====== Records for this exercise

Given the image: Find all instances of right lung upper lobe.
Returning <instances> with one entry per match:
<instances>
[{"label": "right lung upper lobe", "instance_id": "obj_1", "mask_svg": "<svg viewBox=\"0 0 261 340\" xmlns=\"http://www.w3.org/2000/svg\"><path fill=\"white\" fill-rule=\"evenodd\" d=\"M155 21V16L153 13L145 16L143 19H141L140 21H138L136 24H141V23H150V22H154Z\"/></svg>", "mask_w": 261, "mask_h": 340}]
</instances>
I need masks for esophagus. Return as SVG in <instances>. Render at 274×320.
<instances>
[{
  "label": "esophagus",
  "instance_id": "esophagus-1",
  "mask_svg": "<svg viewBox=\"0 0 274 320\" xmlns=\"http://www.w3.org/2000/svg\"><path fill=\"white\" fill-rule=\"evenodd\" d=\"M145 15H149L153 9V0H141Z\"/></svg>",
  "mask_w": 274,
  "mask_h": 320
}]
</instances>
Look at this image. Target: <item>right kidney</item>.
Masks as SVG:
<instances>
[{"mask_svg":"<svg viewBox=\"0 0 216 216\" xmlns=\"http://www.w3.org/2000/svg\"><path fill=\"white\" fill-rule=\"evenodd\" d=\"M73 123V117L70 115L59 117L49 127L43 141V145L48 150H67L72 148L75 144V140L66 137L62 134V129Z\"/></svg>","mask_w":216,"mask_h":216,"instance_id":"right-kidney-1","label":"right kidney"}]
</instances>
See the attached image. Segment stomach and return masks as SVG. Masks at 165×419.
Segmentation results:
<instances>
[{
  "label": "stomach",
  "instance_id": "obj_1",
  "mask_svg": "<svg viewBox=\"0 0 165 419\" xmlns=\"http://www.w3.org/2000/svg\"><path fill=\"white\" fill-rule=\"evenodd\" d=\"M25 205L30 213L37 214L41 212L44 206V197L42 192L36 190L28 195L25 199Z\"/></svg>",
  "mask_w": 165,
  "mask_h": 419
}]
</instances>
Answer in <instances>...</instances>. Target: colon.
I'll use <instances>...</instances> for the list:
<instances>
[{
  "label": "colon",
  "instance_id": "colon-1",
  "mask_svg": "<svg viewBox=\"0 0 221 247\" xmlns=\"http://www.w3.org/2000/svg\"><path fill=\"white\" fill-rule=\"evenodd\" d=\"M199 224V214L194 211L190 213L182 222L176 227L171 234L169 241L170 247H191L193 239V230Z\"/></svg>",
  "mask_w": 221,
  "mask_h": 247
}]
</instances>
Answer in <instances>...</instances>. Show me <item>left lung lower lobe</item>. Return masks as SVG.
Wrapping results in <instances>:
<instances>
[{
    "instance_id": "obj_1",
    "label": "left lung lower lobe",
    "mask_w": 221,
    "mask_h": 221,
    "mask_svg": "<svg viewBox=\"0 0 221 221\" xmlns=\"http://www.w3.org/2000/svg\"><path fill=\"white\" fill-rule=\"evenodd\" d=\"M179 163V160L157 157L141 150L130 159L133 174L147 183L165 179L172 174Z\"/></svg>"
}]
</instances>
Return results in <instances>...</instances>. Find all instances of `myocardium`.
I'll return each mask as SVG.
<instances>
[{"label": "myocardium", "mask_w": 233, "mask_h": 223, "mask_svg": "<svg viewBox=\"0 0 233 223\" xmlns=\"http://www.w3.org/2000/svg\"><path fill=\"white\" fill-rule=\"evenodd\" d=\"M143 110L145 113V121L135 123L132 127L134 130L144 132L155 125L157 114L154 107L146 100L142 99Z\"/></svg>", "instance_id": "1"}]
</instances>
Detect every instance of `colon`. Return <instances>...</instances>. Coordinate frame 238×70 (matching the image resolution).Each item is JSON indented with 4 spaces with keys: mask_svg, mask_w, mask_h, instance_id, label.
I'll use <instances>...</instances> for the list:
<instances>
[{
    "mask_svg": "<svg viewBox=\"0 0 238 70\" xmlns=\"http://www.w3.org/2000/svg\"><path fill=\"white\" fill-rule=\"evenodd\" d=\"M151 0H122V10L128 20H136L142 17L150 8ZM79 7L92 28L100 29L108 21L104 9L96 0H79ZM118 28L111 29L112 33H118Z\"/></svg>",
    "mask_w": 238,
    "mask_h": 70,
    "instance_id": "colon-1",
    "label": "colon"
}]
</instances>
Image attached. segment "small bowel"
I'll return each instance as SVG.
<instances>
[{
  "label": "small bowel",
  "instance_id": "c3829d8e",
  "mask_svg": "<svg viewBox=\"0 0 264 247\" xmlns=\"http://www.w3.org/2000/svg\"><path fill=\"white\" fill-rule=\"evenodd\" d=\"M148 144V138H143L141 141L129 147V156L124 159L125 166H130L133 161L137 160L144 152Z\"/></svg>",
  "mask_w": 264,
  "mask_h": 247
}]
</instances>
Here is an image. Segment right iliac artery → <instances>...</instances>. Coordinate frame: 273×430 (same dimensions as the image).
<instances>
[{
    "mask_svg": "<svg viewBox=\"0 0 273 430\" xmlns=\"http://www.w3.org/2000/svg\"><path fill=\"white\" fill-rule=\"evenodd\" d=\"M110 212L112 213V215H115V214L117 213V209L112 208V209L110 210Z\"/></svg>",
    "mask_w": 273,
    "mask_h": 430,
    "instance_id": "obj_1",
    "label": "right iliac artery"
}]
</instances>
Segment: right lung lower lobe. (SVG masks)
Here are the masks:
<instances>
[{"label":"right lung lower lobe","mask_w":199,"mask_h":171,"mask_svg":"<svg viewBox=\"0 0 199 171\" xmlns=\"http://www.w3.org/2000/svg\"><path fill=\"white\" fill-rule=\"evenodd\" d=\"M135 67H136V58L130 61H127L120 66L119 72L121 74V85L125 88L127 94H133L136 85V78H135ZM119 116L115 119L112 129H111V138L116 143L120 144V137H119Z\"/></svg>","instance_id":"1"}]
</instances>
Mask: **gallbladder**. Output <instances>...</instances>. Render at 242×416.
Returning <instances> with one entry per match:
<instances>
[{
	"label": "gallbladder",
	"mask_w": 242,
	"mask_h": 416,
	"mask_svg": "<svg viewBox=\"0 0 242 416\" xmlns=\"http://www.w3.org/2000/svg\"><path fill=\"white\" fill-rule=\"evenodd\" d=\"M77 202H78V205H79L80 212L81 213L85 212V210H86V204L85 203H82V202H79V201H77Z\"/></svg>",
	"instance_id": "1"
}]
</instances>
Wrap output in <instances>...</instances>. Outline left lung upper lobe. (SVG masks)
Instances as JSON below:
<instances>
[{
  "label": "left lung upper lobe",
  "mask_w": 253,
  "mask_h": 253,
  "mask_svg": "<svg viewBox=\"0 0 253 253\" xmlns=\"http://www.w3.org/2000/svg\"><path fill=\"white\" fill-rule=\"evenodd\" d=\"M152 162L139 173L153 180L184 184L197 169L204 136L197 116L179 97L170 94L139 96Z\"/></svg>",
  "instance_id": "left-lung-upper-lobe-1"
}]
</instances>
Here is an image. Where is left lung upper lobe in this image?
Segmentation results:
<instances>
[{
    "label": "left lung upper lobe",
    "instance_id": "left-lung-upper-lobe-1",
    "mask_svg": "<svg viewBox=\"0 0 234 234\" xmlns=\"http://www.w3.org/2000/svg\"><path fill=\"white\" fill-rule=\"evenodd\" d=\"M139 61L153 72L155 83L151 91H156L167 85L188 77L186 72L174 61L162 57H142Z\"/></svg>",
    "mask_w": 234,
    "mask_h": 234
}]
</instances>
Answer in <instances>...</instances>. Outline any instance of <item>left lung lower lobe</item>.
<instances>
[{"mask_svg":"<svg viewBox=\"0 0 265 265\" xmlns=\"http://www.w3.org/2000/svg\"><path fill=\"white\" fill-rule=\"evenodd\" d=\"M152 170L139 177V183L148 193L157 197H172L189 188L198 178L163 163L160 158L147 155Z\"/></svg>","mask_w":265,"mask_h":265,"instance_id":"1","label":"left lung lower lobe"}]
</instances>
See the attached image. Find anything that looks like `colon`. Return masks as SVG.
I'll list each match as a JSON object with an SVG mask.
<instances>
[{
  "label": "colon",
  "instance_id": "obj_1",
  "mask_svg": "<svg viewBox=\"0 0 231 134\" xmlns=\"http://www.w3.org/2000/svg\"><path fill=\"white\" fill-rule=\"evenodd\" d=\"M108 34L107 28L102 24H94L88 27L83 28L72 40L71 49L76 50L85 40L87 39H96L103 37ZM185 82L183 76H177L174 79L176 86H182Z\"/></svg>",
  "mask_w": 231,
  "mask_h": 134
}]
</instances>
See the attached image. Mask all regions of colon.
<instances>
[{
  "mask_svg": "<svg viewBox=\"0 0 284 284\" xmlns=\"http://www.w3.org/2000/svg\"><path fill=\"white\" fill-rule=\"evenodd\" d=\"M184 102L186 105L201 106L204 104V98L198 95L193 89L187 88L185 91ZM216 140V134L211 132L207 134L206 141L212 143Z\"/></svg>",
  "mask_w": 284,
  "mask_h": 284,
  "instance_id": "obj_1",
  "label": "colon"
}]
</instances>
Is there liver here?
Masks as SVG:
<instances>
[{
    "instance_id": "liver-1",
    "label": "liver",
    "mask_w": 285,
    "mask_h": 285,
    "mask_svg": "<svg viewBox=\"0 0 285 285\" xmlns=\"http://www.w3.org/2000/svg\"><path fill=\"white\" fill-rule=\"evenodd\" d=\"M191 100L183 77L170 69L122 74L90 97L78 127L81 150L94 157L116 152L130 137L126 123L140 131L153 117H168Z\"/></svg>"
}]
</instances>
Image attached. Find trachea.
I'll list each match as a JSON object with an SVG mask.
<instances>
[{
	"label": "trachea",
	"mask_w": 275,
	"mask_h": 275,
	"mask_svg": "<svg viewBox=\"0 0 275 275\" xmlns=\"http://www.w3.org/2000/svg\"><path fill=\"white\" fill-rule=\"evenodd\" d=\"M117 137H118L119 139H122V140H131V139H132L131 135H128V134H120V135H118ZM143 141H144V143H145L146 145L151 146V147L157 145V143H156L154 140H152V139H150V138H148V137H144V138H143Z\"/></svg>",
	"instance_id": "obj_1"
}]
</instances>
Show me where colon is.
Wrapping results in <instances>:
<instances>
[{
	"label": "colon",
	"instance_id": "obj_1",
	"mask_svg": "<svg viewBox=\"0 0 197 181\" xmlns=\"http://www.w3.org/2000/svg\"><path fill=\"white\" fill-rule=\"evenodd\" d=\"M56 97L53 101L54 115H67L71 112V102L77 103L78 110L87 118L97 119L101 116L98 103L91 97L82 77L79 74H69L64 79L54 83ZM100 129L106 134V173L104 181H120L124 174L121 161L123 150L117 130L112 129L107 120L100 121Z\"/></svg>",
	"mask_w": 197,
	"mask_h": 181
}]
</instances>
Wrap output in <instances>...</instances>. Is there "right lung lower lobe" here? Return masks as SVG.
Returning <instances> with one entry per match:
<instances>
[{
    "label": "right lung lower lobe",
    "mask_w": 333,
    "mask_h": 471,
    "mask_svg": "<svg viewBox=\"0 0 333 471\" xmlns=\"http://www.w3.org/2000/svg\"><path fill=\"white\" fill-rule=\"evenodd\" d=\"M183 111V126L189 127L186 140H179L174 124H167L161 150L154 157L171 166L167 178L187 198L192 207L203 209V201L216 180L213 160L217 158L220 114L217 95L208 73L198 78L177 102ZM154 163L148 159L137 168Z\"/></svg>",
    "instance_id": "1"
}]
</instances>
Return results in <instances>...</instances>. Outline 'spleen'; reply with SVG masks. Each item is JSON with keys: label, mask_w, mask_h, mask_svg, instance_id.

============

Set task:
From the entries above, pick out and copy every line that contains the word "there". Case counts.

Exercise solution:
Is there liver here?
Wrap output in <instances>...</instances>. Is there "right lung lower lobe" here? Return masks as SVG.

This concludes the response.